Dataset excerpts:
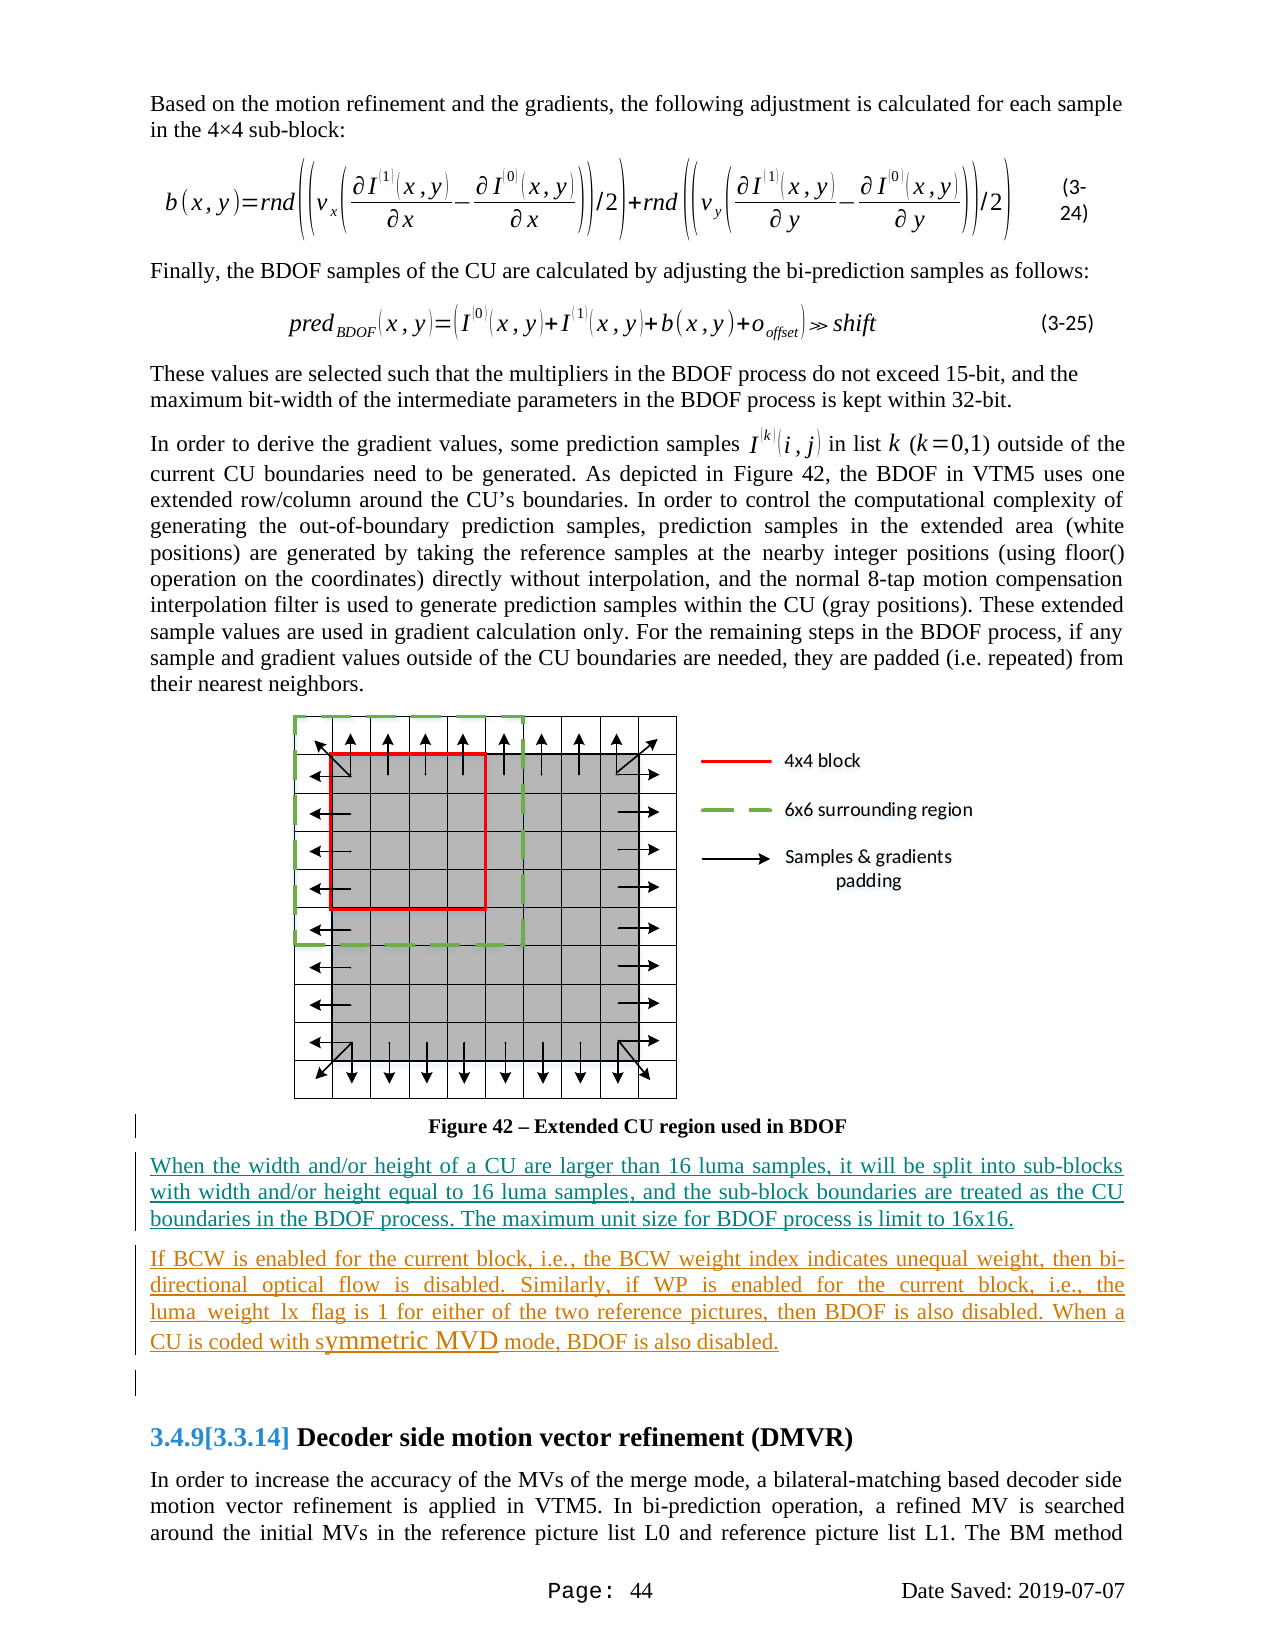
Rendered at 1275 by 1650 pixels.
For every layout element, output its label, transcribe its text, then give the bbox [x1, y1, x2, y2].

table_header (3-24) [1038, 143, 1110, 243]
subtitle Decoder side motion vector refinement (DMVR) [150, 1421, 1125, 1452]
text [150, 1466, 1125, 1545]
text In order to derive the gradient values, some prediction samples in list () outside of the current CU boundaries need to be generated. As depicted in , the BDOF in VTM5 uses one extended row/column around the CU’s boundaries. In order to control the computational complexity of generating the out-of-boundary prediction samples, prediction samples in the extended area (white positions) are generated by taking the reference samples at the nearby integer positions (using floor() operation on the coordinates) directly without interpolation, and the normal 8-tap motion compensation interpolation filter is used to generate prediction samples within the CU (gray positions). These extended sample values are used in gradient calculation only. For the remaining steps in the BDOF process, if any sample and gradient values outside of the CU boundaries are needed, they are padded (i.e. repeated) from their nearest neighbors. [150, 427, 1125, 697]
table_header [139, 143, 1038, 243]
table_header [139, 284, 1025, 347]
text Finally, the BDOF samples of the CU are calculated by adjusting the bi-prediction samples as follows: [150, 257, 1125, 284]
text Based on the motion refinement and the gradients, the following adjustment is calculated for each sample in the 4×4 sub-block: [150, 90, 1125, 143]
text These values are selected such that the multipliers in the BDOF process do not exceed 15-bit, and the maximum bit-width of the intermediate parameters in the BDOF process is kept within 32-bit. [150, 360, 1125, 412]
table_header (3-25) [1025, 284, 1110, 347]
text Figure 33 – Extended CU region used in BDOF [150, 1114, 1125, 1138]
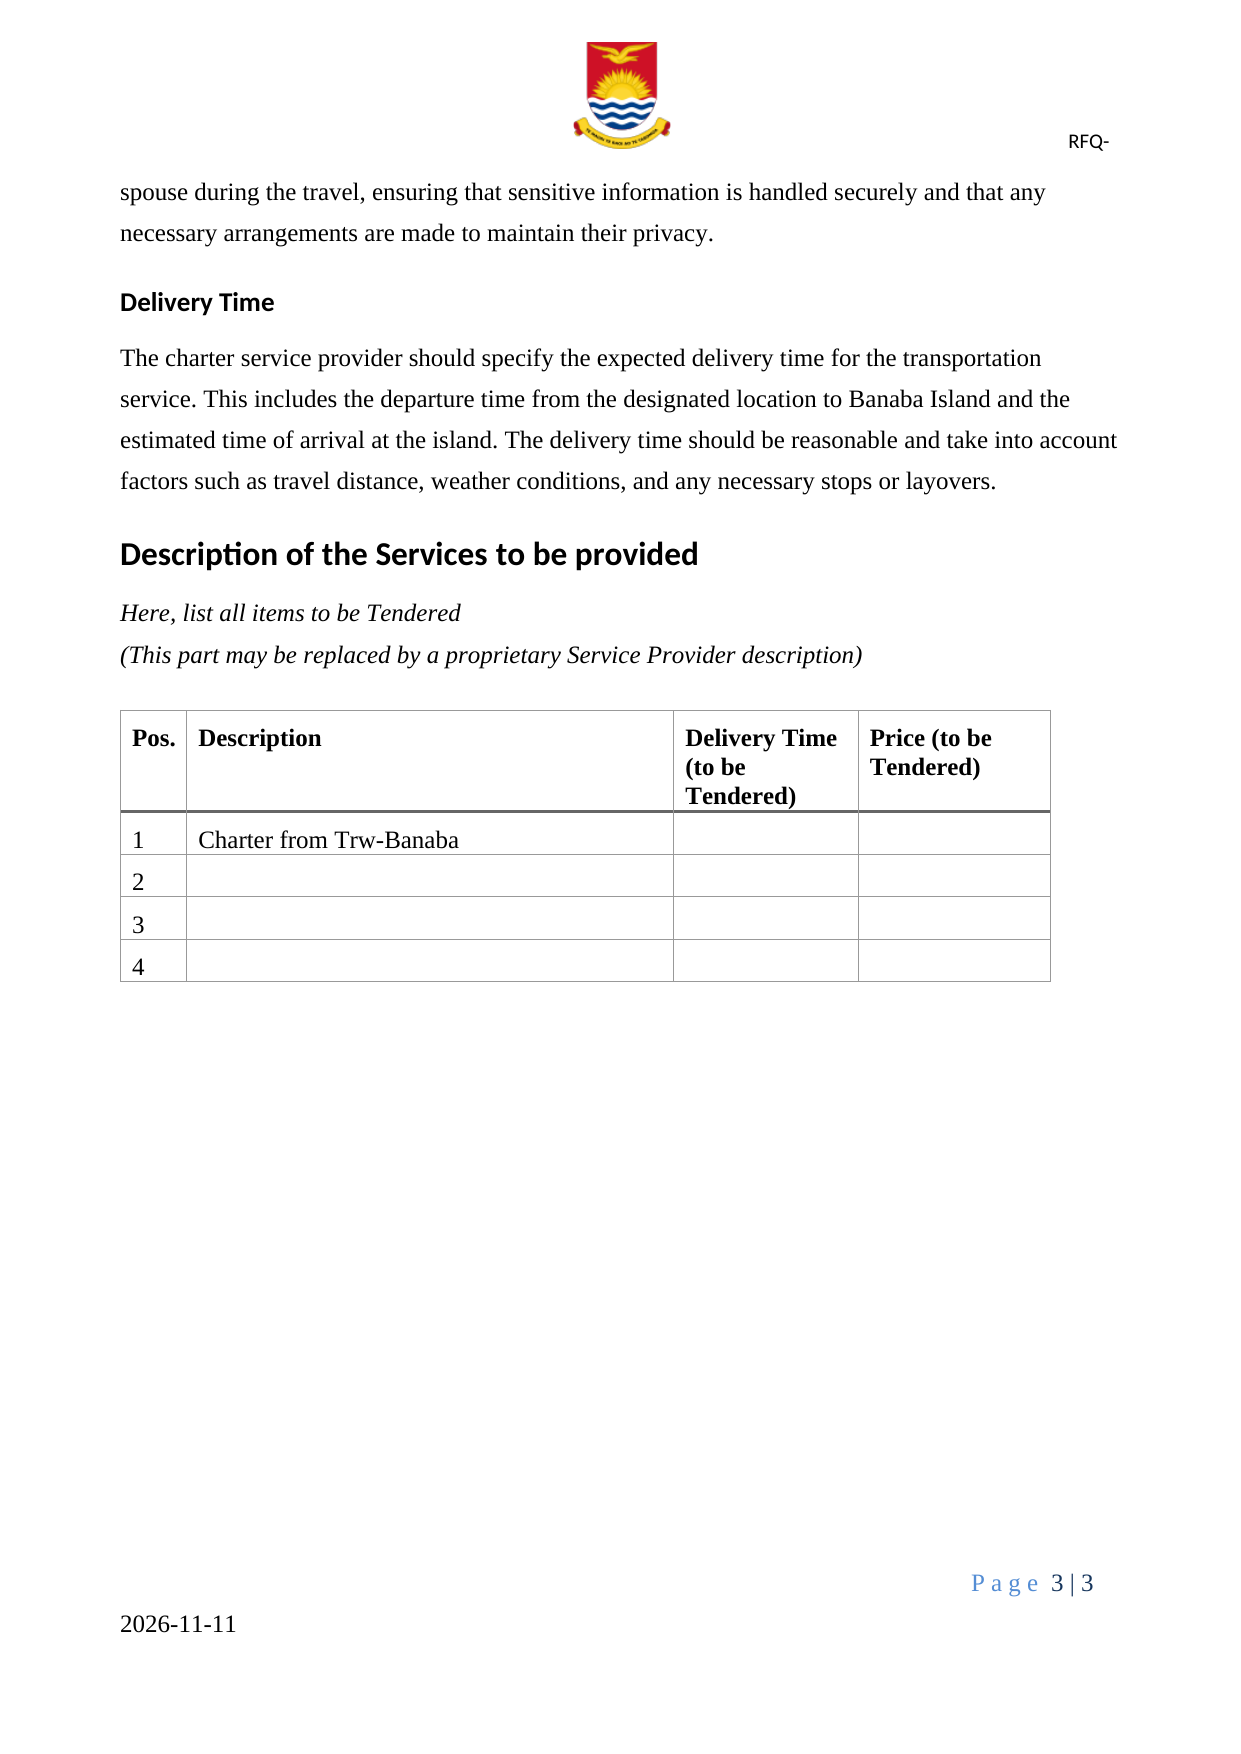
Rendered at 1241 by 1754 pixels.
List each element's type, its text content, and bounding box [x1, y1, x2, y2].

Exercise:
In the listing above, each line with the word "pixels" is to be copied out.

Response:
Rendered at 1275 by 1650 pixels.
Rendered at 1241 by 1754 pixels.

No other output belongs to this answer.